The use of half-images and including both eyes of (some) people may result in a bias if a correlation between the ease of detection of both our automated detection algorithm and human observers in half-images of the same person exists. To our knowledge, such a correlation has not been reported. On the other hand, this approach significantly increases the number of samples, due to the analysis of half-images instead of full images and the inclusion of both eyes if images were available. Additionally, the use of half-images increased the required spatial correlation between true and detected wedges, since a detected superior wedge is not matched to a true inferior wedge. We therefore feel that the advantages of better validation due to the use of half-images of all available images outweigh the possibility of introducing a small bias.

One major advantage of this algorithm is that its feedback to the operator is very easy to interpret. The outline of the detected wedge defect is simply shown on the image to alert the clinician, who may then use other sources of information (eg visual fields, red-free photographs) to verify its existence.

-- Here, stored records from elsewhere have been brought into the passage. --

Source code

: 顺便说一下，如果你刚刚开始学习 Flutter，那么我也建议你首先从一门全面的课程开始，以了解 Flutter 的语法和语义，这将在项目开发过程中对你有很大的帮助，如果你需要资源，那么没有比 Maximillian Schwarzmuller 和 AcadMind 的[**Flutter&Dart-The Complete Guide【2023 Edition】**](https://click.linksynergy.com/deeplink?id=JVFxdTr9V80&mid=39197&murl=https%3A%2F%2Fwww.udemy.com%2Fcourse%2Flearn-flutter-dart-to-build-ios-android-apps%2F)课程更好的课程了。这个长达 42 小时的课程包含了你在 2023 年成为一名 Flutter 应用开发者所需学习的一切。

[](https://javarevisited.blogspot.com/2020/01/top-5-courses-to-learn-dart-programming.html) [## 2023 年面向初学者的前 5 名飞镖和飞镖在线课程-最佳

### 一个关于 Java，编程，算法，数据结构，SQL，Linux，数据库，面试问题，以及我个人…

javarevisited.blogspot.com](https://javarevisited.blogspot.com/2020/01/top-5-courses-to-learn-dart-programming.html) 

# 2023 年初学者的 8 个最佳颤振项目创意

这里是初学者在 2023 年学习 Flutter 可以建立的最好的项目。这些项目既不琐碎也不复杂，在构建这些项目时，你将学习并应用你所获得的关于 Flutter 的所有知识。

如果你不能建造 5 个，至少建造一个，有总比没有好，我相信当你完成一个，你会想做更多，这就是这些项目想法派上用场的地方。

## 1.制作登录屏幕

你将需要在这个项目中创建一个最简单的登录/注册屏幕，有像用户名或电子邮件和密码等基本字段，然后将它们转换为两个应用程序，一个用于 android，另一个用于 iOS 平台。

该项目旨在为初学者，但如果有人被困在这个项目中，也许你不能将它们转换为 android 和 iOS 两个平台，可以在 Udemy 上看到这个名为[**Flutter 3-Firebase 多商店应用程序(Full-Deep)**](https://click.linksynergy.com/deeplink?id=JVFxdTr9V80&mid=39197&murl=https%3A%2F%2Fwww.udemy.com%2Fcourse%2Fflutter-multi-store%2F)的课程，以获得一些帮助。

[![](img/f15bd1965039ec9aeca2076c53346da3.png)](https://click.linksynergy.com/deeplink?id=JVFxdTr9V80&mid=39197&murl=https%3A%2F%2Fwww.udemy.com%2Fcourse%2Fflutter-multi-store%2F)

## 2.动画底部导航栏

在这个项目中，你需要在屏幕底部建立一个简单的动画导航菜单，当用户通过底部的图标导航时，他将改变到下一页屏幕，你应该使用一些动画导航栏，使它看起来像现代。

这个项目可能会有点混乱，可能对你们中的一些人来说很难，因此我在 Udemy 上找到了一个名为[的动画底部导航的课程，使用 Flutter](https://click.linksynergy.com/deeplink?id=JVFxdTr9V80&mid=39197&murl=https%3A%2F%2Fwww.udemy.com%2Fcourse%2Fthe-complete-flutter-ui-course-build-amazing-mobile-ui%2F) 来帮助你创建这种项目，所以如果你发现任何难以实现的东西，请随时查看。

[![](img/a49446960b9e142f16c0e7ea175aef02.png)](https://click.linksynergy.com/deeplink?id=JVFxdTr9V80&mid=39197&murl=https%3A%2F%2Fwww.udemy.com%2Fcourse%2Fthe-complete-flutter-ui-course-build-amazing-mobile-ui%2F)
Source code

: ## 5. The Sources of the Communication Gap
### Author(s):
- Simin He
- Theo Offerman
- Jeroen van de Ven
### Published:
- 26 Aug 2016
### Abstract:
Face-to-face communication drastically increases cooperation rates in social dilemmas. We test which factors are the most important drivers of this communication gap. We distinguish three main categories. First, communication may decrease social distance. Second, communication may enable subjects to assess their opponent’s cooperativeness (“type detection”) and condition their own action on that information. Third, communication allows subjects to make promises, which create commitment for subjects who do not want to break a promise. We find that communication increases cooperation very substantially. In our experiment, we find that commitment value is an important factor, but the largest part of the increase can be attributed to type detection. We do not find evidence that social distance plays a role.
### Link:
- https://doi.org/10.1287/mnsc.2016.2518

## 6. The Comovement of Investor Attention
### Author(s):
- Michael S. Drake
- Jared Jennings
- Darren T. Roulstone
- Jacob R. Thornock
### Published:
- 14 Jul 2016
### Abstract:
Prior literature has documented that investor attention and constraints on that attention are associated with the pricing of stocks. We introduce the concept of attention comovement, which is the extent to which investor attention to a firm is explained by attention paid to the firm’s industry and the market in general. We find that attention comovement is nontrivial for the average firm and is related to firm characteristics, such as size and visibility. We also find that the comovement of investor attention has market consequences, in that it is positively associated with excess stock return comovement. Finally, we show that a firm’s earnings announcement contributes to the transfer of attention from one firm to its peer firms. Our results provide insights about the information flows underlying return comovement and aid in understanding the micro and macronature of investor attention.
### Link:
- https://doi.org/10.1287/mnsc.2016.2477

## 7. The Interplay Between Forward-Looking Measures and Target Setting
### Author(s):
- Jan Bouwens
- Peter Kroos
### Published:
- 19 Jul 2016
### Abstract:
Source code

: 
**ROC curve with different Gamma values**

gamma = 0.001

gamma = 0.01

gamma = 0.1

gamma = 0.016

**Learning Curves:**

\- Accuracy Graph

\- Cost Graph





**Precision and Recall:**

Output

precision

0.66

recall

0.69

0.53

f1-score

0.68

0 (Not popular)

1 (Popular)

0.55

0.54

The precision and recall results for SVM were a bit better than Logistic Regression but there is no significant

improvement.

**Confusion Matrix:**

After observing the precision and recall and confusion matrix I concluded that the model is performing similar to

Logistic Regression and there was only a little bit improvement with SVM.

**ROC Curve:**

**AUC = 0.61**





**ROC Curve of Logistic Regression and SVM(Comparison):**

The new commercially available GDx with automated variable cornea compensation (GDx VCC) has a smaller number of pixels (128 × 128 pixels instead of 256 × 256 pixels), but a larger field of view (20° instead of 15°) than the modified GDx that we used. Both changes result in a 2.67 times lower sampling density. This lower sampling density is unlikely to cause any problems for the detection of the edges, as long as the wedge is wide enough to prevent one edge interfering detection of the other edge. Wedge defects are, by definition, larger than the diameter of large veins,24 which are still at least a few pixels wide on the GDx VCC. On the other hand, the larger viewing angle of the GDx VCC may further improve the performance since the masking of wedge defects by blood vessels decreases farther from the optic disc. Although some changes to the algorithm may be necessary, such as a different transformation due to the deflection from the radial direction of the NFL bundles increasing with the distance from the optic disc, we expect it to perform better in automatically detecting wedge defects in images acquired with the GDx VCC. Further research is required to test and fine-tune our algorithm to GDx VCC images.

In conclusion, with a sensitivity of 55% at a specificity of 95%, our automated method may be very useful for detecting wedge defects in scanning laser polarimetric images. The visibility of wedge defects as well as the performance of our algorithm is best when there is no or only little diffuse NFL loss. With mainly localized loss, the standard parameters of the GDx are likely to fail to detect the presence of glaucoma. For advanced glaucoma, with moderate to severe diffuse loss, the diagnostic accuracy of the GDx is high7, 25, 26 and additional testing for wedges is probably not deeded for making a right diagnosis. Consequently, our algorithm adds to current classification methods of the GDx.